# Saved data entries
★ ★ ★ ★ ★ ★ ★

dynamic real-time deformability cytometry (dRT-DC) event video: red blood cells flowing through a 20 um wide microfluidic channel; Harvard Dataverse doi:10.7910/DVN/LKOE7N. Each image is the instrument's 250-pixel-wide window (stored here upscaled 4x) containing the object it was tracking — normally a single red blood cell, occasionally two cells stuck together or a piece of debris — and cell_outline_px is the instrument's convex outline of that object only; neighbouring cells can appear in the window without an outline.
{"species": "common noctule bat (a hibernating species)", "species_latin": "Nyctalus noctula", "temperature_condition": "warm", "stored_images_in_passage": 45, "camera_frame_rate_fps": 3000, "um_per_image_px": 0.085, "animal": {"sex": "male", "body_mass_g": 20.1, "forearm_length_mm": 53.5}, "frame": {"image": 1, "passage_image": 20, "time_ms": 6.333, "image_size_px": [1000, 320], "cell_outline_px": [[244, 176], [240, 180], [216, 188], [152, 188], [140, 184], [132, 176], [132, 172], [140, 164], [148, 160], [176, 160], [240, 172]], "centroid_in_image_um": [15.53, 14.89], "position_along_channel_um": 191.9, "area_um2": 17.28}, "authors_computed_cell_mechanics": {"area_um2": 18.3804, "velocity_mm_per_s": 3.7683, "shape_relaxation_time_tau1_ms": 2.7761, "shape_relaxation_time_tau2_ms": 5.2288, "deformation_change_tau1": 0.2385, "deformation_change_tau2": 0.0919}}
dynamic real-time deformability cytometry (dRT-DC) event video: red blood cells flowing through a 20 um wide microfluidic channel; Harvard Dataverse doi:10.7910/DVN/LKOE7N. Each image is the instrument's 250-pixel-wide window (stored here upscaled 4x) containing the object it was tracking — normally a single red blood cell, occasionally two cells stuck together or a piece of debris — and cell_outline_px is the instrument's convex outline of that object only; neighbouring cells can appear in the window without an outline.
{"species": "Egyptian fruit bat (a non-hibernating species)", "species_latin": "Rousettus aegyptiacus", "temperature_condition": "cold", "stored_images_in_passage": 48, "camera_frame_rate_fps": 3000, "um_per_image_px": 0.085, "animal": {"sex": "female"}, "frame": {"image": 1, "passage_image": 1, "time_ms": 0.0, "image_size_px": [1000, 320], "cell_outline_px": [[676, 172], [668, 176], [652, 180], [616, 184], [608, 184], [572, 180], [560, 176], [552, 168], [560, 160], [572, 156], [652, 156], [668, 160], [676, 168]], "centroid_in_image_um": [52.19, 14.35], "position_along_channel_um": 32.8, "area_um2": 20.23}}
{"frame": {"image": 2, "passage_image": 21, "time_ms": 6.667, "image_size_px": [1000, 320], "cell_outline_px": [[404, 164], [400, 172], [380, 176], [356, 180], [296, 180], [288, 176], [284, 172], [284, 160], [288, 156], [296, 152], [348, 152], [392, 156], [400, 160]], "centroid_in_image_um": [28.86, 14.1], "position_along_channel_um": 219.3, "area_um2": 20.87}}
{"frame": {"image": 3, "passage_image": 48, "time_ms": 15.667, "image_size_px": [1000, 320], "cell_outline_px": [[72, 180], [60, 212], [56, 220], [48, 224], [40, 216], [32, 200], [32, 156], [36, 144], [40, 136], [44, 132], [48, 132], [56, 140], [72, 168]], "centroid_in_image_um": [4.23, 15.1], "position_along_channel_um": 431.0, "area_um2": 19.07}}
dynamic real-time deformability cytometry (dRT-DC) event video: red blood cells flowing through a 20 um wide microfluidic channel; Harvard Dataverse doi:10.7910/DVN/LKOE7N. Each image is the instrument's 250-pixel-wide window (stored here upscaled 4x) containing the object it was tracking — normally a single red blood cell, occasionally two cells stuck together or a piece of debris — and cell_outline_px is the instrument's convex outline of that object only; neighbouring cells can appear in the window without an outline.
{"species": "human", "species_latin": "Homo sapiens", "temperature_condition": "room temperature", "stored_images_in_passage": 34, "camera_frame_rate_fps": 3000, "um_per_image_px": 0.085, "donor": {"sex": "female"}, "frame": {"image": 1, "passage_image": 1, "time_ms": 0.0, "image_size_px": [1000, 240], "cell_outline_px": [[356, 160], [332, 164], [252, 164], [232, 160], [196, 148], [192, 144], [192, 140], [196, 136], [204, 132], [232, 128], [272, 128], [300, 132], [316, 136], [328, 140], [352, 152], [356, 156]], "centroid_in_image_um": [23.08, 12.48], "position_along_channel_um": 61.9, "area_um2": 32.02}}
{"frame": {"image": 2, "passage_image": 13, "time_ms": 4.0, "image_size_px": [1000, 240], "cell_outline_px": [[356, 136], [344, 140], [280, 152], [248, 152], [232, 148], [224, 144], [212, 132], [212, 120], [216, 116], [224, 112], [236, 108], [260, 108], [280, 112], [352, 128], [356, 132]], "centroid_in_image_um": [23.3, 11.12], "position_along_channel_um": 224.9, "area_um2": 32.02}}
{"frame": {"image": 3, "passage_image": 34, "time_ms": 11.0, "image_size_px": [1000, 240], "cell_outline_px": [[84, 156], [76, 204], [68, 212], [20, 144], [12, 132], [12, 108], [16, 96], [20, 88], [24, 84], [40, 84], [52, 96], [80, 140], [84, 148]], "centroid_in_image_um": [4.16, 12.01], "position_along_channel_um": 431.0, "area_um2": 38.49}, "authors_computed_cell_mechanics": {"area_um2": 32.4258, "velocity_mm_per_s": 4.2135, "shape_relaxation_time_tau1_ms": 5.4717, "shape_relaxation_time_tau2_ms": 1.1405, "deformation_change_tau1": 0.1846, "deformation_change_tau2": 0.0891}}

★ ★ ★ ★ ★ ★ ★

# Written task
Output each record exactly, leaving nothing out.

# Result of the exercise
dynamic real-time deformability cytometry (dRT-DC) event video: red blood cells flowing through a 20 um wide microfluidic channel; Harvard Dataverse doi:10.7910/DVN/LKOE7N. Each image is the instrument's 250-pixel-wide window (stored here upscaled 4x) containing the object it was tracking — normally a single red blood cell, occasionally two cells stuck together or a piece of debris — and cell_outline_px is the instrument's convex outline of that object only; neighbouring cells can appear in the window without an outline.
{"species": "common noctule bat (a hibernating species)", "species_latin": "Nyctalus noctula", "temperature_condition": "warm", "stored_images_in_passage": 45, "camera_frame_rate_fps": 3000, "um_per_image_px": 0.085, "animal": {"sex": "male", "body_mass_g": 20.1, "forearm_length_mm": 53.5}, "frame": {"image": 1, "passage_image": 20, "time_ms": 6.333, "image_size_px": [1000, 320], "cell_outline_px": [[244, 176], [240, 180], [216, 188], [152, 188], [140, 184], [132, 176], [132, 172], [140, 164], [148, 160], [176, 160], [240, 172]], "centroid_in_image_um": [15.53, 14.89], "position_along_channel_um": 191.9, "area_um2": 17.28}, "authors_computed_cell_mechanics": {"area_um2": 18.3804, "velocity_mm_per_s": 3.7683, "shape_relaxation_time_tau1_ms": 2.7761, "shape_relaxation_time_tau2_ms": 5.2288, "deformation_change_tau1": 0.2385, "deformation_change_tau2": 0.0919}}
dynamic real-time deformability cytometry (dRT-DC) event video: red blood cells flowing through a 20 um wide microfluidic channel; Harvard Dataverse doi:10.7910/DVN/LKOE7N. Each image is the instrument's 250-pixel-wide window (stored here upscaled 4x) containing the object it was tracking — normally a single red blood cell, occasionally two cells stuck together or a piece of debris — and cell_outline_px is the instrument's convex outline of that object only; neighbouring cells can appear in the window without an outline.
{"species": "Egyptian fruit bat (a non-hibernating species)", "species_latin": "Rousettus aegyptiacus", "temperature_condition": "cold", "stored_images_in_passage": 48, "camera_frame_rate_fps": 3000, "um_per_image_px": 0.085, "animal": {"sex": "female"}, "frame": {"image": 1, "passage_image": 1, "time_ms": 0.0, "image_size_px": [1000, 320], "cell_outline_px": [[676, 172], [668, 176], [652, 180], [616, 184], [608, 184], [572, 180], [560, 176], [552, 168], [560, 160], [572, 156], [652, 156], [668, 160], [676, 168]], "centroid_in_image_um": [52.19, 14.35], "position_along_channel_um": 32.8, "area_um2": 20.23}}
{"frame": {"image": 2, "passage_image": 21, "time_ms": 6.667, "image_size_px": [1000, 320], "cell_outline_px": [[404, 164], [400, 172], [380, 176], [356, 180], [296, 180], [288, 176], [284, 172], [284, 160], [288, 156], [296, 152], [348, 152], [392, 156], [400, 160]], "centroid_in_image_um": [28.86, 14.1], "position_along_channel_um": 219.3, "area_um2": 20.87}}
{"frame": {"image": 3, "passage_image": 48, "time_ms": 15.667, "image_size_px": [1000, 320], "cell_outline_px": [[72, 180], [60, 212], [56, 220], [48, 224], [40, 216], [32, 200], [32, 156], [36, 144], [40, 136], [44, 132], [48, 132], [56, 140], [72, 168]], "centroid_in_image_um": [4.23, 15.1], "position_along_channel_um": 431.0, "area_um2": 19.07}}
dynamic real-time deformability cytometry (dRT-DC) event video: red blood cells flowing through a 20 um wide microfluidic channel; Harvard Dataverse doi:10.7910/DVN/LKOE7N. Each image is the instrument's 250-pixel-wide window (stored here upscaled 4x) containing the object it was tracking — normally a single red blood cell, occasionally two cells stuck together or a piece of debris — and cell_outline_px is the instrument's convex outline of that object only; neighbouring cells can appear in the window without an outline.
{"species": "human", "species_latin": "Homo sapiens", "temperature_condition": "room temperature", "stored_images_in_passage": 34, "camera_frame_rate_fps": 3000, "um_per_image_px": 0.085, "donor": {"sex": "female"}, "frame": {"image": 1, "passage_image": 1, "time_ms": 0.0, "image_size_px": [1000, 240], "cell_outline_px": [[356, 160], [332, 164], [252, 164], [232, 160], [196, 148], [192, 144], [192, 140], [196, 136], [204, 132], [232, 128], [272, 128], [300, 132], [316, 136], [328, 140], [352, 152], [356, 156]], "centroid_in_image_um": [23.08, 12.48], "position_along_channel_um": 61.9, "area_um2": 32.02}}
{"frame": {"image": 2, "passage_image": 13, "time_ms": 4.0, "image_size_px": [1000, 240], "cell_outline_px": [[356, 136], [344, 140], [280, 152], [248, 152], [232, 148], [224, 144], [212, 132], [212, 120], [216, 116], [224, 112], [236, 108], [260, 108], [280, 112], [352, 128], [356, 132]], "centroid_in_image_um": [23.3, 11.12], "position_along_channel_um": 224.9, "area_um2": 32.02}}
{"frame": {"image": 3, "passage_image": 34, "time_ms": 11.0, "image_size_px": [1000, 240], "cell_outline_px": [[84, 156], [76, 204], [68, 212], [20, 144], [12, 132], [12, 108], [16, 96], [20, 88], [24, 84], [40, 84], [52, 96], [80, 140], [84, 148]], "centroid_in_image_um": [4.16, 12.01], "position_along_channel_um": 431.0, "area_um2": 38.49}, "authors_computed_cell_mechanics": {"area_um2": 32.4258, "velocity_mm_per_s": 4.2135, "shape_relaxation_time_tau1_ms": 5.4717, "shape_relaxation_time_tau2_ms": 1.1405, "deformation_change_tau1": 0.1846, "deformation_change_tau2": 0.0891}}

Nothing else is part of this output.